Vidéotron ltée will implement a download cap of 100 GB per month for its Extreme High-Speed Internet service to ensure users don't overload the network, according to a statement from the Montreal-based carrier. The firm has sent letters to customers explaining that they will have to pay $1.50 per gigabyte over the limit on the 10 Mbps service. "Videotron's decision to limit the downloading capacity carries a minimal impact on its clients since the very vast majority does not use over 100 GB," the company says, noting that 100 GB represents more than 70 movies and 20,000 songs. The cap comes into effect October 1.
Canadian wireless subscribers can now get two phone numbers on a single wireless device, but they have to subscribe to Rogers Wireless. Second voice line service (SVLS) allows business or residential customers to conduct business over one line and make personal calls over the other. "Second voice line service is an incredible wireless solution for our small-to-medium sized business customers who are looking for ways to save valuable time," Rogers Wireless' VP of business marketing Irv Witte said in a statement. "This innovation in wireless technology provides increased productivity, convenience and real cost savings, up to 49% every month off the cost of your second wireless line."
Digital Dispatch Systems Inc., a mobile data solution provider located in Richmond BC, has inked a litter of intent to acquire Mobisoft Oy, an automated dispatch and wireless data transfer application service provider in Finland. The acquisition allows Digital Dispatch to expand to a much greater degree in the small taxi fleet market. According to the Taxicab, Limousine and Paratransit Association (TLPA), about 85% of taxi fleets have fewer than 50 vehicles. "The hosted ASP recurring revenue model of Mobisoft provides us with the ideal solution to address this huge opportunity," Digital Dispatch CEO Vari Ghai said in a news release. "With Digital Dispatch's strong brand recognition in taxi and Mobisoft's proven product offering, we expect to quickly exploit this exciting opportunity." The acquisition is expected to close on or before September 30, 2007 and is valued at EUR5.7 million.
Halifax-based communications service provider EastLink is taking over rival RuSh Communications Ltd. as of September 1. The acquisition lets EastLink expand its footprint in Nova Scotia and build a stronger presence, according to a press release. The company says customer integration should be smooth because most of RuSh's systems can be reached with EastLink's existing fibre-optic network. RuSh provides service throughout the province.
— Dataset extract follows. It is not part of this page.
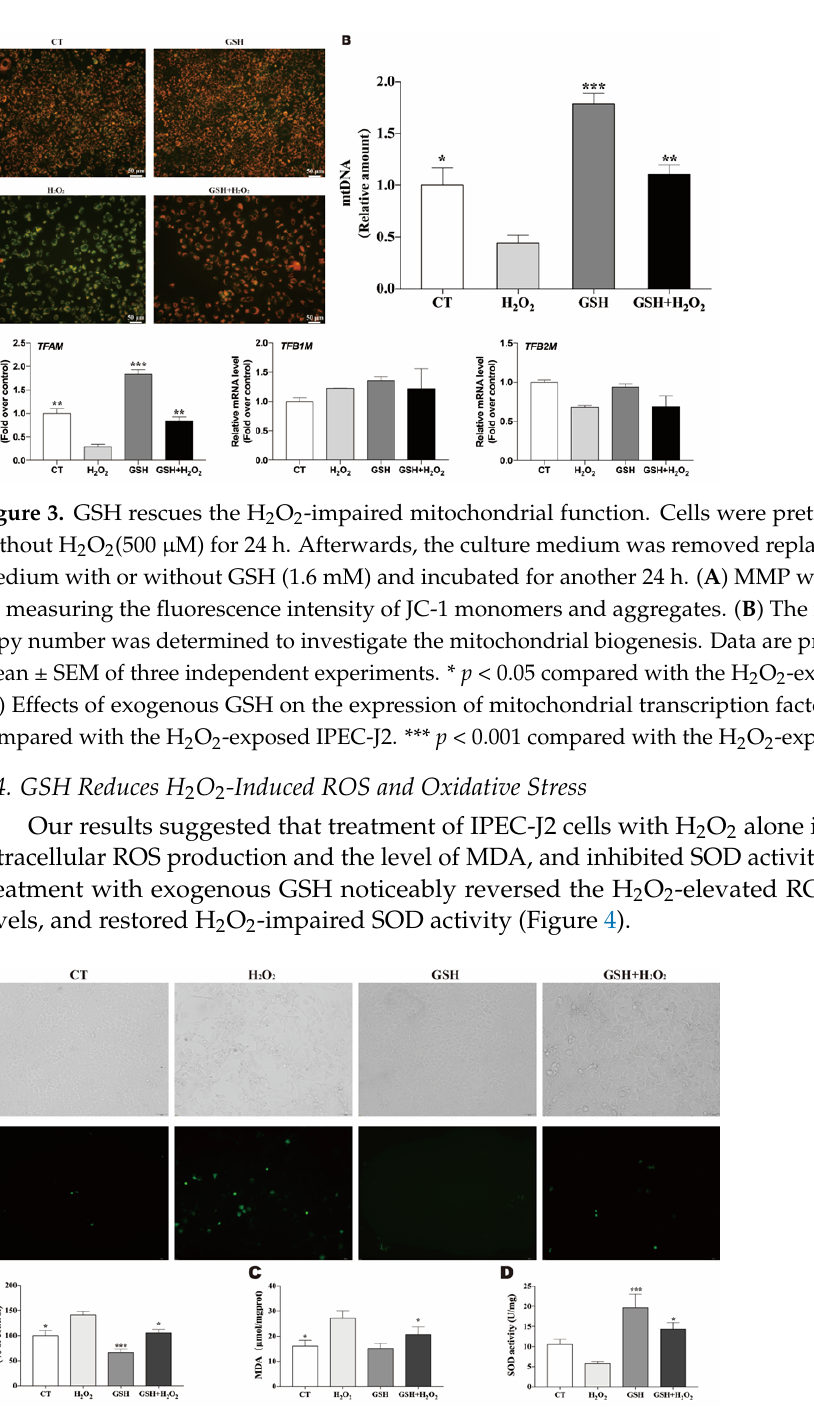
Figure 4. GSH attenuates H 2 O 2 -induced oxidative stress. Cells were pretreated with or without H 2 O 2 (500 µ M) for 24 h. Afterwards, the culture medium was removed replaced with fresh medium with or without GSH (1.6 mM) and incubated for another 24 h. ( A ) After treatment, the normal image of the cells in the same field of view and the fluorescence image showing the level of ROS were captured. ( B ) ROS generation determined by measuring the fluorescence intensity of an oxidation-sensitive fluorescein DCFH-DA. Data represent means± S.E.M. (n = 6) and differences between mean values were assessed by one-way ANOVA. *** p < 0.001 indicate the significant difference compared with H 2 O 2 -treated group. ( C ) Quantification of MDA generation. ( D ) Quantification of SOD activity. Values are presented as the mean ± SEM ( n = 3). * p < 0.05 compared with the H 2 O 2 -exposed IPEC-J2. *** p < 0.001 compared with the H 2 O 2 -exposed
Its largest systems are located in the Bridgetown area of the Annapolis Valley, the Clare area of Digby County, Milford, Port Hawkesbury, Richmond, Canso, Eskasoni, Mulgrave and Port Hood.
A New York company has devised a system that lets plants phone their owners to request water. It seems a silly concept, but dig beneath the surface and you might find it illustrates some of the more serious trends in the communications-technology sector.
Preserving critical information for posterity is a universal headache. Overwhelming amounts of data are accumulating at staggering rates across all sectors. Although data storage costs are plummeting, demand is growing by about 50%, far outstripping the rate of cost reductions.